Dollar Strength: The greenback has been enjoying a long bullish stretch, with the dollar index rising by 6% since its 2024 trough on September--and 17% since its four-year trough in May 2020. In combination, higher interest rates and a strong dollar puts additional pressure on EMDE debt servicing costs.
Tariffs: The incoming Trump administration has made tariffs the centerpiece of its economic policy. Tariffs have two opposite impacts on global trade: trade creation/destruction and trade diversion. Trade creation/destruction means that tariffs will cause a slowdown in trade volumes, affecting all countries. Trade diversion means that trade will be directed from countries subject to tariffs to those who are exempted.

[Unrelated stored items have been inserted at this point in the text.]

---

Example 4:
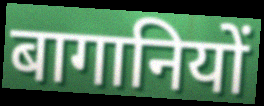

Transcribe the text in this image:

बागानियों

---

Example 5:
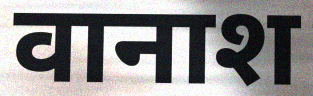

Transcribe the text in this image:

वानाश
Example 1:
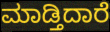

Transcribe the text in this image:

ಮಾಡ್ತಿದಾರೆ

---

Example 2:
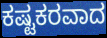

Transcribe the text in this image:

ಕಷ್ಟಕರವಾದ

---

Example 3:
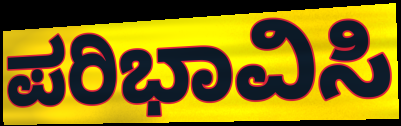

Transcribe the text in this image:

ಪರಿಭಾವಿಸಿ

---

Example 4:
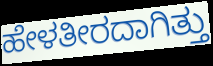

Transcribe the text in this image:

ಹೇಳತೀರದಾಗಿತ್ತು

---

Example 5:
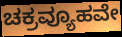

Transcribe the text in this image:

ಚಕ್ರವ್ಯೂಹವೇ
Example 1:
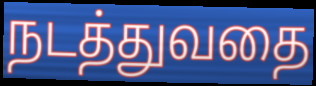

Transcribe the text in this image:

நடத்துவதை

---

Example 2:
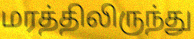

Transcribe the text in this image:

மரத்திலிருந்து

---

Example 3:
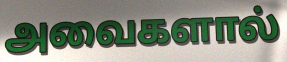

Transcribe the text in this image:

அவைகளால்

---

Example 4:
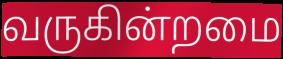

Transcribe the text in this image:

வருகின்றமை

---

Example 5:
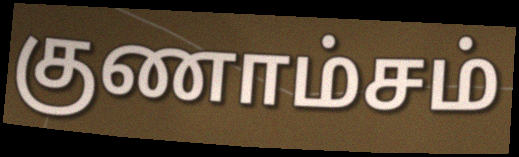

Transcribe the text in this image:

குணாம்சம்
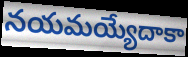
నయమయ్యేదాకా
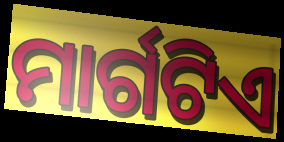
ମାର୍ଗଟିଏ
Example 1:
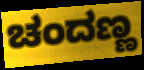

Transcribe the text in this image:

ಚಂದಣ್ಣ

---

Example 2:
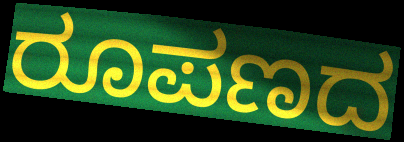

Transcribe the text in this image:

In the longer term, these effects become stronger as global businesses react to the new environment by shortening their supply chains and “friendshoring” or “reshoring”.

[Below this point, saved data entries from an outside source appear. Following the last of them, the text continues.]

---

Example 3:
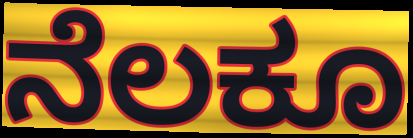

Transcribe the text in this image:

ನೆಲಕೂ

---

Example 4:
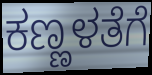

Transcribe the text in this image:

ಕಣ್ಣಳತೆಗೆ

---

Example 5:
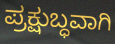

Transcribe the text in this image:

ಪ್ರಕ್ಷುಬ್ಧವಾಗಿ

Furthermore, a trade war complicates the trade strategy of EMDEs, as they come under pressure to choose sides and suffer the economic and political consequences.
The Structural/Institutional Channel will impact EMDEs in multiple ways, but mainly through geo-economic fragmentation and climate change.
Geo-economic Fragmentation: The Trump administration’s hostility to global rules and preference for disruptive actions on the global financial scene is likely to intensify the pace of geo-economic fragmentation, as well as weaken the main institutions of the global financial architecture of the past 80 years. Policies undermining international financial cooperation, in combination with the expected chaos in global financial markets will have three broad impacts on EMDEs. First, the increased volatility is likely to disrupt financial and investment flows to EMDEs. Second, a Trump administration is likely to undermine the multilateral financial institutions, putting at risk their efforts to address financially distressed EMDEs. Finally, these actions are likely to widen the rift between the Global North and Global South, which will paradoxically strengthen the hand of players considered to be the main adversaries of the United States
Climate Change: It is a well-established fact that EMDEs are particularly exposed to the negative impact of climate change.We are in the middle of two global conferences with a focus on climate change: the COPE 2024 and the G20. Over the past decade, the global community has struggled to find agreement on mitigating the impact of climate change—more specifically to limit the temperature increase from the pre-industrial era to 1.5 degrees centigrade. In addition to the commitments by the major economic powerhouses (the United States, the European Union, China and India) to reduce carbon emissions, the global community has been discussing directing massive financial resources to mitigate the effect of climate change on EMDEs. The advanced countries had pledged $100 billion dollars/year over the next decades—more recent estimates call for$1 trillion per year. Admittedly, reaching consensus on such large sums, and keeping the advanced countries to fulfill these pledges is already a formidable task. However, Trump and the MAGA 2.0 world has called climate change a hoax and once again promised to exit from the Paris Accord. A second U.S exit from the Paris Accord would be a major blow to the efforts to contain the impact of climate change. such a change would affect all EMDEs, but most particularly the poorest EMDEs, which already bear the brunt of the impact of climate change.
In conclusion, the policy choices of the second Trump term and its promise of disruptions at both the U.S. and global level pose significant challenges to the EMDEs. It will be incumbent on other major players such as the European Union, major G20 nations and the multilateral financial institutions to navigate an increasingly fraught global economic and financial environment over the next few years.